Will Graham (William Petersen) has a dilemma. He used to work for the FBI until a particularly harrowing case left him hospitalised and unable to work, but the trouble for his bosses is that he is damn good at that work and they send his superior, Jack Crawford (Dennis Farina), to Will's beach side home to try to coax him back to their fold. A new serial killer is abroad in the United States, and he has already murdered two entire families in their homes, both times on the night of the full moon. Crawford is certain he will strike again - can Will prevent this?
Ooh, here's a sticky question for movie buffs: who was the best Hannibal Lecter, Brian Cox or Anthony Hopkins? This has divided those who bother with such conundrums, as either you have Cox as "Lecktor" who makes an impression but is only in three scenes, or you have Hopkins' Oscar-winning turn in one film, then the less impressive repeats of the role in two following efforts. So does it balance out, or is it pointless to compare when they took such very different approaches to the role? Certainly Cox was a lot less lipsmacking gothic, and what he does here was ideal for director Michael Mann's work.
But there's the thing, while some will tell you Manhunter was one of the greatest movies of the eighties, and the first time Mann had really mustered his talent into a truly satisfying masterpiece, the fact remained that for all his patent skill with the camera and the setting of mood, that mood was a chilly one, leaving this rather tricky to get enthusiastic about. There's little doubt that by adapting Thomas Harris's important novel he was at the forefront of a new movement in the development of modern thrillers, although after Silence of the Lambs triggered the deluge you could also judge this as before its time rather than genuinely seminal.
In addition it means Manhunter now more resembles one of the abundance of television police procedurals that came along, stuff like Millennium, Silent Witness, or the most obvious example CSI, which by surely no coincidence Petersen spent a long time starring in. Adding to that small screen feel is that Mann pioneered some very stylish TV cop shows himself, including Miami Vice, so this effort comes across as less cinematic than it might have done back in 1986. That's more the fault of the passage of time and what became the norm in this strain of crime fiction than anything inherently wrong with the film itself, but it was hard to ignore it did look a lot more ordinary than it used to.
Well, maybe not on the surface, as Mann fashioned an antiseptic sheen to the proceedings, white predominating and a clinical method in the psychology, with Will suffering under the yoke of his ability to get into the mind of serial killers.
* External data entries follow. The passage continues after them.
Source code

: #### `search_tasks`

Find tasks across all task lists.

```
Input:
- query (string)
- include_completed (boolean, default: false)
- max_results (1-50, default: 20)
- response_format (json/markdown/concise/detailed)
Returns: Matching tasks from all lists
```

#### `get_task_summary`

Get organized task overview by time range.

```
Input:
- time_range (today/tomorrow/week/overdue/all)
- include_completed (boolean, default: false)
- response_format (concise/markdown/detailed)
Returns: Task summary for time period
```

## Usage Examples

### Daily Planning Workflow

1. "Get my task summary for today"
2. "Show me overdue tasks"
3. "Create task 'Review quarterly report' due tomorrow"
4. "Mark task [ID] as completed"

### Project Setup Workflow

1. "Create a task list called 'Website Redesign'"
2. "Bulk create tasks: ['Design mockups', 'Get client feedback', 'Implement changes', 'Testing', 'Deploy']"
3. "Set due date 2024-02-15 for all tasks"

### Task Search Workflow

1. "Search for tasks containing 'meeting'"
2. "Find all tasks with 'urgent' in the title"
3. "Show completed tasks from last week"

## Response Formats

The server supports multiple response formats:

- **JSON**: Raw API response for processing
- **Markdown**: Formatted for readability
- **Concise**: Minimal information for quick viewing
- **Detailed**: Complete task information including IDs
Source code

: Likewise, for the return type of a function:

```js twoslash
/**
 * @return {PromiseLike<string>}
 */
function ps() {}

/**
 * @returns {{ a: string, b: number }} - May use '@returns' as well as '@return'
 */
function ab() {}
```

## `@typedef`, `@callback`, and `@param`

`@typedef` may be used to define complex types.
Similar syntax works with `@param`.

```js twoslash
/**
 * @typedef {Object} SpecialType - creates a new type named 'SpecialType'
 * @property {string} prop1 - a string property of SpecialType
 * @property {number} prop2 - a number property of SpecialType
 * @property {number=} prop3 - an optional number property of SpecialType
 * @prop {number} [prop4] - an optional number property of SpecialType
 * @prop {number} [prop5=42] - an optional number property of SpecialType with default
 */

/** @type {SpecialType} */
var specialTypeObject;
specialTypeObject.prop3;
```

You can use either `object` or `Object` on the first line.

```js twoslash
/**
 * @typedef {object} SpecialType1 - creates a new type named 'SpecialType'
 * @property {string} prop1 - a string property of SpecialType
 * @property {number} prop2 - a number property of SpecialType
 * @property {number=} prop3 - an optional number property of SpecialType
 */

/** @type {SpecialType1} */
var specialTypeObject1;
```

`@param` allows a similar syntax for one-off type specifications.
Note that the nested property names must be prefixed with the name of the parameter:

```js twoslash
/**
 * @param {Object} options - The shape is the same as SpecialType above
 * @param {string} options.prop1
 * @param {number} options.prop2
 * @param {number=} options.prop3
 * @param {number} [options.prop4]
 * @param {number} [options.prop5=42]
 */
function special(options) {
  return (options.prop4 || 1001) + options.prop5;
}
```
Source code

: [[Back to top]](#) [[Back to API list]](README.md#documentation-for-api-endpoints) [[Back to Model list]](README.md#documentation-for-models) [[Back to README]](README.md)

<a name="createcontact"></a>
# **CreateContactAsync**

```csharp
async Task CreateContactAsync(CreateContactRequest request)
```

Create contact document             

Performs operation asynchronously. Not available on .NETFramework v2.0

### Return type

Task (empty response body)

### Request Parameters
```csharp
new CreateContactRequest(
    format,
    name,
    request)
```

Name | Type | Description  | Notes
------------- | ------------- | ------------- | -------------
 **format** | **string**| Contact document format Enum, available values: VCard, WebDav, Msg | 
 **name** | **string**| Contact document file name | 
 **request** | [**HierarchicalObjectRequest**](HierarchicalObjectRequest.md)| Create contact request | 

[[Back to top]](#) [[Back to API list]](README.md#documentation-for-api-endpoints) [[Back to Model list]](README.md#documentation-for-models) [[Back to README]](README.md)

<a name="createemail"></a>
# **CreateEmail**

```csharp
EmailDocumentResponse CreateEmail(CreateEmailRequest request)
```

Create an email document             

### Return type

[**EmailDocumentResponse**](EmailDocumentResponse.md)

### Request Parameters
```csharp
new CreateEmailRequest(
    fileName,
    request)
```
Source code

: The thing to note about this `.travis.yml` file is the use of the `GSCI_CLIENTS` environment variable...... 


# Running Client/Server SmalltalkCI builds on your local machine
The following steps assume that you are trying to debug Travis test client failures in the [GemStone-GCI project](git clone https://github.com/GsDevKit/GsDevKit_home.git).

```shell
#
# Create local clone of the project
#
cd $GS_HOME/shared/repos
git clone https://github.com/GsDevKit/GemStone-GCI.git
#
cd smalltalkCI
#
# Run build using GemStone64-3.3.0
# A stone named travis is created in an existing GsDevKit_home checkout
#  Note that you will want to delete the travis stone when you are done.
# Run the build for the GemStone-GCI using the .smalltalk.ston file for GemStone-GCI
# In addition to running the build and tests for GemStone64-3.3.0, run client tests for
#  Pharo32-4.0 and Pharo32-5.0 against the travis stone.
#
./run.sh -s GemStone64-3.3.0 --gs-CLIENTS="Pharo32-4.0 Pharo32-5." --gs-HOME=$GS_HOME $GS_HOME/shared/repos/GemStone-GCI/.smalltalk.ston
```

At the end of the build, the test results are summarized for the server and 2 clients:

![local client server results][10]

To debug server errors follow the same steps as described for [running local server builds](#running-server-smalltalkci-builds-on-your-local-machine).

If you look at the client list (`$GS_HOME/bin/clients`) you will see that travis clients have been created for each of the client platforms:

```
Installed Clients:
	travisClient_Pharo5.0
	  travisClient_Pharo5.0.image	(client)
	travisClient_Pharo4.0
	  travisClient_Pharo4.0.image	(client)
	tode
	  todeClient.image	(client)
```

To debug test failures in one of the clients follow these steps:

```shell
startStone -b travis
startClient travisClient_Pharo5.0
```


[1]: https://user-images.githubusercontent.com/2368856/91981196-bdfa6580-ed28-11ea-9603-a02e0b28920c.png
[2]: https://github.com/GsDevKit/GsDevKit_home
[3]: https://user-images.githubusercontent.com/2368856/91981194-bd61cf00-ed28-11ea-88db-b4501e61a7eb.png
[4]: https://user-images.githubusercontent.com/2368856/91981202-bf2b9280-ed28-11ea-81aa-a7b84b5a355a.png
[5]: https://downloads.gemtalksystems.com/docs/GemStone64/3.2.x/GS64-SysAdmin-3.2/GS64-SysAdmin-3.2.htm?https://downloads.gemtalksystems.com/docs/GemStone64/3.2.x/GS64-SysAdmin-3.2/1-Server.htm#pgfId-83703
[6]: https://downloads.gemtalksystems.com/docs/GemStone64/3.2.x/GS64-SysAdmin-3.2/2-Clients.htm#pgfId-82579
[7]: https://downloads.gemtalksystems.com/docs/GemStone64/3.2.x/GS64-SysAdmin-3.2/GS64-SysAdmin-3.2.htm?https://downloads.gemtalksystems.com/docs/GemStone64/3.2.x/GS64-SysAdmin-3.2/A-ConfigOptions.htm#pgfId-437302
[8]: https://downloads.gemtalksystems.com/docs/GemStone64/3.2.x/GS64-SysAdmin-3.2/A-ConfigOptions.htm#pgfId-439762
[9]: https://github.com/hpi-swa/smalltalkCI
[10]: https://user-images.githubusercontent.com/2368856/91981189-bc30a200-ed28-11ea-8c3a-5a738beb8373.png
There's no concidence that his family and the families who are murdered by the so-called "Tooth Fairy" (Tom Noonan) - he prefers to be called Red Dragon, the name of the source novel - see their fates in possible collision as Lecktor attempts to orchestrate the psychopath towards Will as a kind of revenge for capturing him; the family unit, so important to the Reagan era, is under attack once again, this time literally. But while this should be incredibly tense, all it can bring up is an icy menace as a lot of conversations and little action do not increase the suspense as you might have hoped. Say this for Manhunter, however, it is more of an artistic acheivement than the cash-in remake of fifteen years after. Music by Michael Rubini, with the all-important Iron Butterfly for the climax.
[On Optimum's Blu-ray there is both the original and director's cut (the latter not quite as sharp-looking as the pristine former), a commentary by Mann on the DC, a featurette or two and the trailer.]
American writer/director whose flashy, dramatic style has made for considerable commerical success on the big and small screen. After writing for television during the late 70s, he made his debut with the thriller Thief. The Keep was a failed horror adaptation, but Mann's TV cop show Miami Vice was a massive international success, while 1986's Manhunter, based on Thomas Harris's Red Dragon, was one of the decade's best thrillers.
Last of the Mohicans was a rip-roaring period adventure, Heat a dynamic if overlong cops 'n' robbers story, and The Insider a gripping real-life conspiracy thriller. 2002's Ali, Mann's much-touted biography of the legendary boxer, was a bit of an anti-climax, but as ever, stylishly rendered. Mann's next film was the thriller Collateral, starring Tom Cruise as a ruthless contract killer, and his big screen updating of Miami Vice divided opinion, as did his vintage gangster recreation Public Enemies. His cyber-thriller Blackhat was a resounding flop.